Bagaimana tidak, pada usia keduanya saat ini, Sutinah dan Isah masih harus bekerja ekstra keras untuk mengangkut beragam barang di pasar demi upah yang tak seberapa dan tak menentu.
Perihal upah, ini menjadi masalah utama yang dialami Sutinah dan Isah maupun para buruh gendong lainnya.
Sebab, tidak ada standar untuk upah bagi buruh gendong, hanya berdasarkan keikhlasan para pengguna jasa angkut barang.
lsah menuturkan bahwa buruh gendong di Pasar Beringharjo rata-rata diberi upah sebesar Rp 5.000 untuk sekali angkut dengan beban 30-50 kilogram.
Jika bertemu pelanggan yang dermawan, mereka bisa mendapat bayaran yang lebih dari rata-rata, misalnya Rp 10.000 sekali angkut.
Namun, terkadang mereka juga diberi upah yang tak manusiawi oleh beberapa pengguna jasa angkut barang.
"Saya pernah diminta angkat barang dari lantai satu sampai lantai tiga, tapi ditawari upah hanya Rp 1.500. Ya saya tolak. Untuk beli minuman saja enggak cukup kalau Rp 1.500," tutur Isah, dilansir dari Harian Kompas, Senin (13/3/2023).
Meskipun begitu, lsah mengakui, upaya standarisasi upah buruh gendong sulit untuk diwujudkan.
Hal ini dikarenakan buruh gendong di area penjualan pakaian di Pasar Beringharjo memiliki cara kerja berbeda dengan buruh gendong di area lain.
Di area penjualan sayuran, misalnya, buruh gendong biasanya hanya diminta mengangkat barang dari satu tempat ke tempat lain.
Oleh karena itu, waktu yang dibutuhkan hanya beberapa menit saja. Mereka inilah yang biasa mendapat bayaran Rp 5.000 untuk sekali angkat barang.
Sementara itu, buruh gendong di area pakaian biasanya diminta membawakan barang belanjaan pembeli sembari mengikuti pembeli berbelanja dari satu tempat ke tempat lain.
Aktivitas itu bisa memakan waktu beberapa jam.

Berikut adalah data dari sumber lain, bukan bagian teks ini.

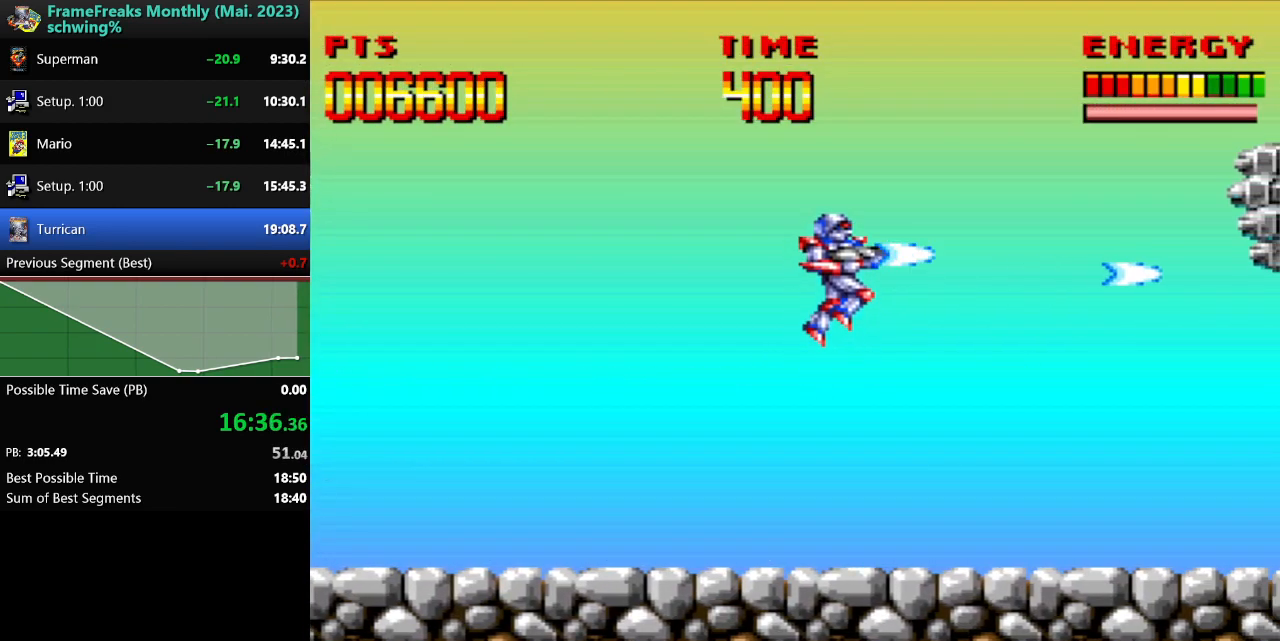
{"buttons": ["B", "Y"], "events": [[283, "DPAD_RIGHT", "down"], [317, "B", "up"], [367, "DPAD_RIGHT", "up"], [500, "B", "down"]]}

Karena harus bekerja dalam waktu berjam-jam, buruh gendong di area pakaian bisa dibayar hingga Rp 100.000 per sekali angkut.
"Tapi, ya, tidak setiap hari bisa dapat bayaran sampai Rp 100.000 gitu. Ada juga buruh gendong (di area pakaian) yang cuma dibayar Rp 5.000 setelah ngikuli pembeli ke sana kemari," ungkap Isah yang merupakan Ketua II Paguyuban Buruh Gendong Sayuk Rukun Pasar Beringharjo.
Risiko pekerjaan tinggi
Selain penghasilan yang tak menentu, bekerja sebagai buruh gendong juga jauh dari kata aman.
Pada Oktober 2022, Sutinah terpeleset di Pasar Beringharjo. Ia pun menunjukkan codet di pergelangan tangan kirinya
Saat terpeleset, Sutinah tidak sedang menggendong barang. Akan tetapi, peristiwa itu membuat pergelangan tangannya mengalami patah tulang dan meninggalkan bekas luka.
"Gara-gara patah tulang itu, saya harus libur kerja empat bulan. Baru setengah bulan ini kerja lagi," ujar Sutinah.
Untungnya, untuk pengobatan dan operasi patah tulang itu, Sutinah tak harus mengeluarkan biaya pribadi.
Sebab, perempuan asal Kabupaten Kulon Progo, Daerah Istimewa Yogyakarta (DlY), itu sudah terdaftar sebagai peserta Kartu Indonesia Sehat (KIS).
Terpeleset di pasar juga pernah dialami Isah. Beberapa bulan lalu, dia terpeleset saat menggendong karung kacang hijau seberat 50 kilogram di Pasar Beringharjo.
Akibat dari kejadian itu, tempurung lutut Isah bergeser sampai tidak bisa ditekuk.
''Waktu itu, kaki saya sempat enggak bisa ditekuk. Tapi, setelah dibawa ke tukang pijat, alhamdulillah bisa sembuh," ucapnya.
Tak lama setelah kejadian tersebut, Isah langsung bekerja kembali demi mendapatkan uang untuk memenuhi kebutuhan hidup.
Penghasilan yang tak menentu dan cedera karena terpeleset hanya segelintir masalah yang dialami buruh gendong di DIY dalam mencari uang yang halal.